Despite the significant health and financial burden of uncontrolled BP across all patients aged 45–74 attending general practice, the cost savings for the health system by practice are modest. Potential cost savings range from an average of AUD$16,479 for a small practice to AUD$82,493 for a large practice over 5 years. Furthermore, these saving are based on all patients achieving BP control, which is an unlikely achievement. Consequently, the cost effectiveness of interventions will likely differ by practice size. For example, low-resource interventions such as treatment intensification [56] may be feasible for smaller practices. In contrast, resource-intensive interventions, for example, those delivered by nurses [57], may not be feasible for small practices. Primary Health Networks, independent organisations that coordinate primary healthcare in a region, could support the implementation of more resource-intensive facilitation-based interventions across multiple practices, improving the cost effectiveness through economies of scale [58]. Furthermore, these health system cost savings will need to be invested into general practice to compensate GPs for the additional time and resources required to improve BP control levels in an environment of competing demands.

4.1 Strengths and Limitations

Our study is one of the first to estimate the acute hospital costs of uncontrolled BP using an extensive and comprehensive EHR database. In contrast to other studies where values for risk prediction were assumed, the large number of patients with available data in this study enabled a more accurate estimation of the risk of experiencing a cardiovascular event. However, this study has several limitations. First, only half of the patients with a hypertension diagnosis had enough data to calculate their CVD risk. However, the mean SBP and proportion of patients with uncontrolled SBP were similar when comparing patients with and without enough information recorded for a CVD risk calculation. Second, CVD risk should be assessed prior to the initiation of treatment. As we used the most recent measures for patients, we likely underestimated the CVD risk of patients who had initiated treatment and, therefore, the associated costs. We did account for this in terms of BP measures by using the maximum BP recorded between 2017 and 2018 in the sensitivity analysis, although were unable to do so for cholesterol measures. Moreover, for patients considered to be at high risk clinically (e.g. those aged over 60 years with diabetes), we used the calculated CVD risk with no adjustment for additional risk, thereby underestimating their CVD risk.
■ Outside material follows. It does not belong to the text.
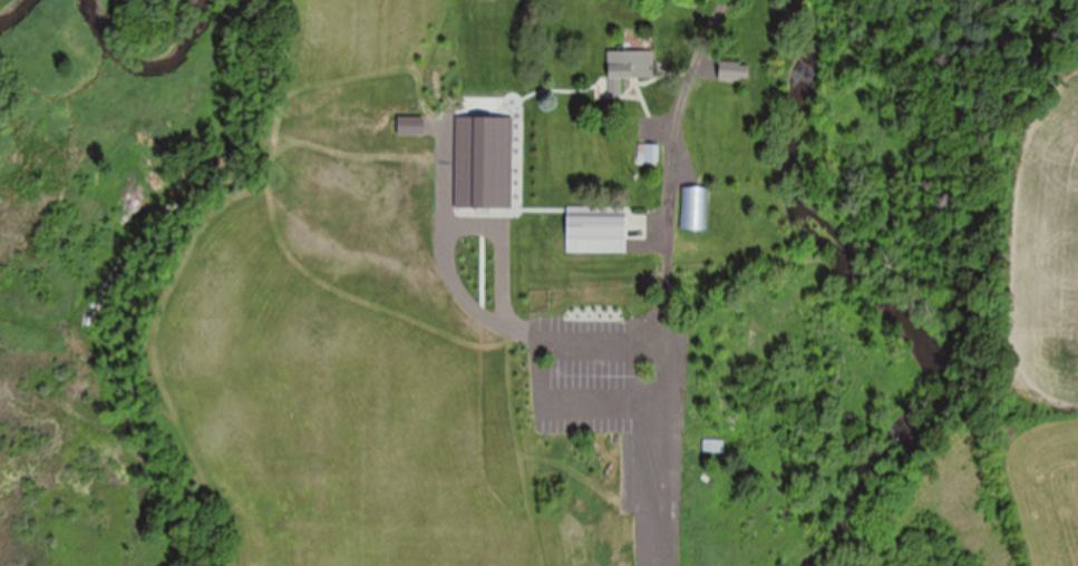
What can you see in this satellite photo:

However, as we were interested in the reduction in risk from improved BP control, this should not have a material impact on our findings. Third, our model did not account for competing risks where some of the baseline population will die of other causes in the 5 years, thereby reducing CVD expenditure. This is likely to only have a minor effect on the results. Fourth, this study only considered the costs of acute hospitalisation for primary cardiovascular events. Despite hospital costs accounting for the majority of health spending [37], it does not represent the total cost of uncontrolled BP. However, taken together with existing evidence on the productivity losses experienced by patients [6], our study provides an estimate of the magnitude of the costs associated with uncontrolled BP.

5 Conclusions

There has been a call to action by the High Blood Pressure Research Council of Australia for a national commitment to improve BP control, with a focus on “the implementation and scaling up of proven strategies to improve BP management and control across the life course” [10]. The Australian Department of Health is investing AUD$229 million over 10 years to improve heart health and reduce stroke in Australia through the MRFF Cardiovascular Health Mission Roadmap [59]. This analysis should help decision makers better understand the clinical and economic importance of improving BP control in primary care and provides a starting point to investigate further the potential impacts of interventions targeted at improving BP control and reducing CVD risk. However, because of the modest implications at the individual practice level, such interventions may be best targeted at a population level rather than at individual practices.